Directive:
Copy out every one of the rows below, substituting "vernacular name" for each occurrence of "common name" and leaving everything else unchanged.

Dataset records:
============
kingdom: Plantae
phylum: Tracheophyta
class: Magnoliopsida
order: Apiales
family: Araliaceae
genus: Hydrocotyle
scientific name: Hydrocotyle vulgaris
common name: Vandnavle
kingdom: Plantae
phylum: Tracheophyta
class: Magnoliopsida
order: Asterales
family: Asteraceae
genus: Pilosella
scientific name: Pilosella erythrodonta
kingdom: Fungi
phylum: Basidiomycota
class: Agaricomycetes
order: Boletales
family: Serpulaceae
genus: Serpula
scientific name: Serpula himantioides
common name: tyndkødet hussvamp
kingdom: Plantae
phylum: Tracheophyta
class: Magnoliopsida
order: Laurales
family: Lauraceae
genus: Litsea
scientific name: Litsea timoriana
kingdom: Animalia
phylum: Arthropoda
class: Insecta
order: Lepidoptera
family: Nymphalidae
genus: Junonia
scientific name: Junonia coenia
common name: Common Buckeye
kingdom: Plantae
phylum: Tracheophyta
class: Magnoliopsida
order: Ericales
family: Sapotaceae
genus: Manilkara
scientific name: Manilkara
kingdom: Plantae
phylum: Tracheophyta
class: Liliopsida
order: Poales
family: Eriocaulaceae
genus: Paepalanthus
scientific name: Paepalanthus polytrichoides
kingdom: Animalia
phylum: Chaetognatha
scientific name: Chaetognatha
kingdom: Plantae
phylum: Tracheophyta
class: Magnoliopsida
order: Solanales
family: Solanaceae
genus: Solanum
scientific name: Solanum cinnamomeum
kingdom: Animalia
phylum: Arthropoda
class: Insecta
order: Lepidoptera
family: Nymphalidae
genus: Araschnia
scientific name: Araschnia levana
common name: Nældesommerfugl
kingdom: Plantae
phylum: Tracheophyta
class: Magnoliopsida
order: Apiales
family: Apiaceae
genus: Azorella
============
Result of the exercise:
kingdom: Plantae
phylum: Tracheophyta
class: Magnoliopsida
order: Apiales
family: Araliaceae
genus: Hydrocotyle
scientific name: Hydrocotyle vulgaris
vernacular name: Vandnavle
kingdom: Plantae
phylum: Tracheophyta
class: Magnoliopsida
order: Asterales
family: Asteraceae
genus: Pilosella
scientific name: Pilosella erythrodonta
kingdom: Fungi
phylum: Basidiomycota
class: Agaricomycetes
order: Boletales
family: Serpulaceae
genus: Serpula
scientific name: Serpula himantioides
vernacular name: tyndkødet hussvamp
kingdom: Plantae
phylum: Tracheophyta
class: Magnoliopsida
order: Laurales
family: Lauraceae
genus: Litsea
scientific name: Litsea timoriana
kingdom: Animalia
phylum: Arthropoda
class: Insecta
order: Lepidoptera
family: Nymphalidae
genus: Junonia
scientific name: Junonia coenia
vernacular name: Common Buckeye
kingdom: Plantae
phylum: Tracheophyta
class: Magnoliopsida
order: Ericales
family: Sapotaceae
genus: Manilkara
scientific name: Manilkara
kingdom: Plantae
phylum: Tracheophyta
class: Liliopsida
order: Poales
family: Eriocaulaceae
genus: Paepalanthus
scientific name: Paepalanthus polytrichoides
kingdom: Animalia
phylum: Chaetognatha
scientific name: Chaetognatha
kingdom: Plantae
phylum: Tracheophyta
class: Magnoliopsida
order: Solanales
family: Solanaceae
genus: Solanum
scientific name: Solanum cinnamomeum
kingdom: Animalia
phylum: Arthropoda
class: Insecta
order: Lepidoptera
family: Nymphalidae
genus: Araschnia
scientific name: Araschnia levana
vernacular name: Nældesommerfugl
kingdom: Plantae
phylum: Tracheophyta
class: Magnoliopsida
order: Apiales
family: Apiaceae
genus: Azorella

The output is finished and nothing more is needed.